[[ Material provided open ]]

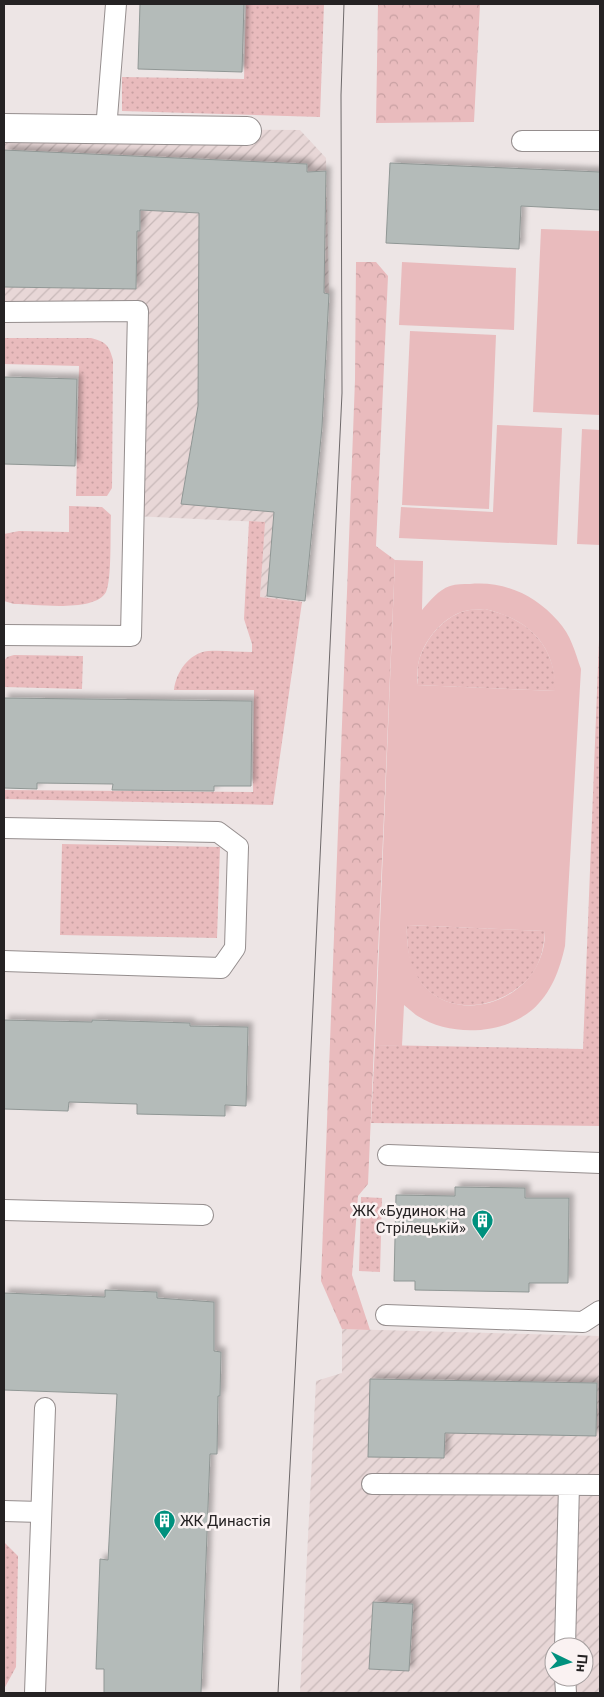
<svg xmlns="http://www.w3.org/2000/svg" width="604" height="1697" font-family="Roboto,sans-serif">
<style>
.industrial{fill:url(#industrial-furrows);fill-rule:evenodd}
.grass{fill:url(#grass-dots)}
.forest{fill:url(#forest-crowns)}
.pitch{fill:#e9bbbd;fill-rule:evenodd}
.building{fill:#b4bbb9;stroke:#909795;filter:url(#shadow)}
.lines{fill:none;stroke-linecap:round;stroke-linejoin:round}
.service-casing{stroke:#958e8e;stroke-width:22}
.minor-casing{stroke:#958e8e;stroke-width:30}
.service{stroke:#fff;stroke-width:20}
.minor{stroke:#fff;stroke-width:28}
.tram{stroke:#6f6a6b;stroke-width:1}
.labels{text-anchor:middle;stroke-width:5;stroke-linejoin:round;paint-order:stroke}
.poi-label{font-size:15px;fill:#252223;stroke:#faf2f2;text-anchor:end}
</style>
<defs>
<pattern id="industrial-furrows" width="10" height="10" patternUnits="userSpaceOnUse" patternTransform="scale(1.25)"><rect width="10" height="10" fill="#e8d7d7"/><path d="M-1 1l2-2M0 10L10 0M9 11l2-2" fill="none" stroke="#c7b8b8"/></pattern>
<pattern id="grass-dots" width="8" height="8" patternUnits="userSpaceOnUse" patternTransform="scale(1.25)"><rect width="8" height="8" fill="#e9bbbd"/><path d="M2 2h.1M6 6h.1" fill="none" stroke="#c8a0a2" stroke-width="1.8" stroke-linecap="round"/></pattern>
<pattern id="forest-crowns" width="20" height="18" patternUnits="userSpaceOnUse" patternTransform="scale(1.25)"><rect width="20" height="18" fill="#e9bbbd"/><path d="M2 6a3 3 0 1 1 6 0M12 15a3 3 0 1 1 6 0" fill="none" stroke="#c8a0a2"/></pattern>
<filter id="shadow"><feDropShadow dx="4.5" dy="-4.5" stdDeviation="2.5" flood-color="#0004"/></filter>
</defs>
<rect width="100%" height="100%" fill="#ede5e5"/>
<!-- industrial -->
<path class="industrial" d="M 4,128 L 300,130 L 326,158 L 329,294 L 322,427 L 302,602 L 260,597 L 264,522 L 133,516 L 138,311 L 4,312 Z
M 342,1329 L 600,1336 L 600,1693 L 300,1693 L 316,1381 L 342,1373 ZM 554,1647 L 584,1647 L 584,1677 L 554,1677 Z"/>
<!-- grass -->
<path class="grass" d="M 246,4 L 324,4 L 320,117 L 122,111 L 122,77 L 244,79 Z
M 4,338 L 91,338 C 106,342 109,345 113,360 L 112,488 L 107,496 L 76,496 L 79,366 L 4,364 Z
M 69,506 L 102,507 L 111,515 C 110,532 112,579 106,592 C 95,613 35,604 14,604 L 4,601 L 4,534 L 19,531 L 69,532 Z
M 249,521 L 265,522 L 260,597 L 302,602 L 273,805 L 4,799 L 4,790 L 253,792 L 254,690 L 174,690 C 176,672 189,653 208,651 C 223,650 238,652 252,652 L 252,644 L 244,619 Z
M 485,609 C 529,619 555,645 556,691 L 417,685 C 418,679 417,672 418,665 C 422,643 442,617 465,611 C 471,609 479,610 485,609 Z
M 600,615 L 600,1126 L 371,1123 L 375,1045 L 583,1049 Z
M 14,655 L 83,656 L 82,689 L 4,687 L 4,661 L 7,657 Z
M 62,844 L 220,847 L 217,938 L 60,935 Z
M 407,925 L 545,931 C 544,948 540,967 527,980 C 496,1011 442,1017 417,977 C 407,961 407,943 407,925 Z
M 361,1197 L 382,1198 L 380,1272 L 359,1271 Z
M 4,1542 L 18,1556 L 16,1667 L 4,1689 Z"/>
<!-- forest -->
<path class="forest" d="M 378,4 L 480,4 L 474,122 L 376,123 Z
M 356,262 L 376,262 L 388,276 L 376,546 L 395,560 L 368,1184 L 358,1196 L 352,1275 L 370,1330 L 342,1329 L 321,1281 L 355,380 Z"/>
<!-- pitch -->
<path class="pitch" d="M 541,229 L 600,231 L 600,415 L 533,412 Z
M 402,262 L 516,268 L 514,330 L 399,325 Z
M 410,331 L 496,335 L 489,509 L 402,505 Z
M 497,425 L 562,428 L 557,545 L 399,538 L 401,507 L 493,512 Z
M 582,429 L 600,430 L 600,545 L 577,544 Z
M 395,560 L 423,561 L 422,610 C 430,601 438,590 450,586 C 456,584 464,584 470,584 C 505,581 535,595 558,621 C 571,635 575,652 581,669 L 565,946 C 560,969 551,994 532,1010 C 502,1035 449,1037 416,1015 C 412,1012 408,1008 404,1005 L 402,1046 L 375,1045 ZM 485,609 C 528,619 556,645 555,691 L 417,685 C 417,679 417,672 418,665 C 422,642 442,617 465,611 C 471,609 479,610 485,609 ZM 407,925 L 545,931 C 546,1019 401,1043 407,925 Z"/>
<!-- building -->
<path class="building" d="M 140,4 L 244,4 L 242,72 L 138,69 Z
M 4,150 L 307,164 L 307,172 L 326,171 L 324,293 L 329,294 L 322,427 L 305,601 L 267,596 L 274,512 L 181,504 L 198,406 L 199,213 L 140,210 L 140,231 L 137,231 L 136,289 L 4,287 Z
M 390,163 L 600,172 L 600,210 L 521,206 L 519,249 L 386,243 Z
M 4,377 L 77,379 L 75,466 L 4,464 Z
M 4,698 L 252,701 L 251,786 L 214,786 L 214,791 L 112,790 L 113,784 L 37,783 L 37,789 L 4,788 Z
M 4,1020 L 92,1022 L 92,1020 L 190,1023 L 190,1026 L 248,1027 L 246,1106 L 225,1105 L 225,1116 L 137,1114 L 137,1104 L 69,1102 L 68,1111 L 4,1109 Z
M 455,1187 L 525,1188 L 525,1198 L 569,1198 L 568,1283 L 529,1283 L 529,1292 L 415,1290 L 415,1281 L 394,1281 L 396,1195 L 455,1196 Z
M 105,1290 L 157,1292 L 157,1298 L 214,1302 L 214,1351 L 221,1352 L 220,1396 L 218,1396 L 217,1454 L 210,1454 L 201,1693 L 104,1693 L 104,1669 L 96,1669 L 100,1559 L 108,1560 L 117,1394 L 4,1390 L 4,1293 L 105,1297 Z
M 370,1379 L 597,1383 L 596,1436 L 445,1433 L 444,1458 L 368,1457 Z
M 373,1602 L 413,1604 L 409,1671 L 369,1669 Z"/>
<g class="lines">
<defs>
<path id="service" d="M 106,130 L 116,4
M 522,141 L 600,141
M 4,312 L 138,311 L 131,636 L 4,635
M 4,828 L 218,832 L 238,847 L 235,948 L 221,968 L 4,961
M 388,1155 L 600,1163
M 4,1210 L 203,1215
M 386,1315 L 583,1322 L 600,1311
M 372,1484 L 600,1485
M 4,1511 L 41,1512
M 565,1647 L 569,1485
M 565,1677 L 566,1693
M 35,1693 L 45,1408"/>
<path id="minor" d="M 4,128 L 247,131"/>
</defs>
<!-- service casing -->
<use href="#service" class="service-casing"/>
<!-- minor casing -->
<use href="#minor" class="minor-casing"/>
<!-- service -->
<use href="#service" class="service"/>
<!-- minor -->
<use href="#minor" class="minor"/>
<!-- tram -->
<path class="tram" d="M 278,1693 L 301,1260 L 342,393 L 341,95 L 344,4"/>
</g>
<!-- icons -->
<defs>
<symbol id="building-pin" viewBox="-11 -11 22 30"><path d="M0 17L-7.5 6A9.5 9.5 0 1 1 7.5 6Z" fill="#00917e" stroke="#faf2f2"/><path d="M-4-6H4V6H1V3H-1V6H-4ZM-2.5-4.3h1.7v1.8h-1.7ZM.8-4.3h1.7v1.8H.8ZM-2.5-1h1.7V.8h-1.7ZM.8-1h1.7V.8H.8Z" fill="#fff"/></symbol>
</defs>
<g fill-rule="evenodd">
<use href="#building-pin" x="470" y="1208" width="25" height="34"/>
<use href="#building-pin" x="152" y="1508" width="25" height="34"/>
</g>
<g class="labels">
<!-- poi labels -->
<g class="poi-label">
<text x="466" y="1216">ЖК «Будинок на<tspan x="466" dy="17">Стрілецькій»</tspan></text>
<text x="180" y="1526" text-anchor="start">ЖК Династія</text>
</g>
</g>
<!-- border -->
<rect width="604" height="1697" fill="none" stroke="#252223" stroke-width="10"/>
<!-- north arrow -->
<g transform="translate(569 1662) rotate(95)"><circle r="24" fill="#faf2f2" stroke="#a59f9f"/>
<path d="M0-4L9 19L0 12L-9 19Z" fill="#00917e"/>
<text y="-8" font-size="14" font-weight="bold" text-anchor="middle" fill="#252223">Пн</text>
</g>
</svg>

[[ Material provided closed ]]

> _Activity_
Could you reproduce exactly the lines of the entries above, from the one with "M 69,506 L 102,507" through the one with "M 407,925 L 545,931 C 544,948", and nothing else?

> _Solved exercise_
M 69,506 L 102,507 L 111,515 C 110,532 112,579 106,592 C 95,613 35,604 14,604 L 4,601 L 4,534 L 19,531 L 69,532 Z
M 249,521 L 265,522 L 260,597 L 302,602 L 273,805 L 4,799 L 4,790 L 253,792 L 254,690 L 174,690 C 176,672 189,653 208,651 C 223,650 238,652 252,652 L 252,644 L 244,619 Z
M 485,609 C 529,619 555,645 556,691 L 417,685 C 418,679 417,672 418,665 C 422,643 442,617 465,611 C 471,609 479,610 485,609 Z
M 600,615 L 600,1126 L 371,1123 L 375,1045 L 583,1049 Z
M 14,655 L 83,656 L 82,689 L 4,687 L 4,661 L 7,657 Z
M 62,844 L 220,847 L 217,938 L 60,935 Z
M 407,925 L 545,931 C 544,948 540,967 527,980 C 496,1011 442,1017 417,977 C 407,961 407,943 407,925 Z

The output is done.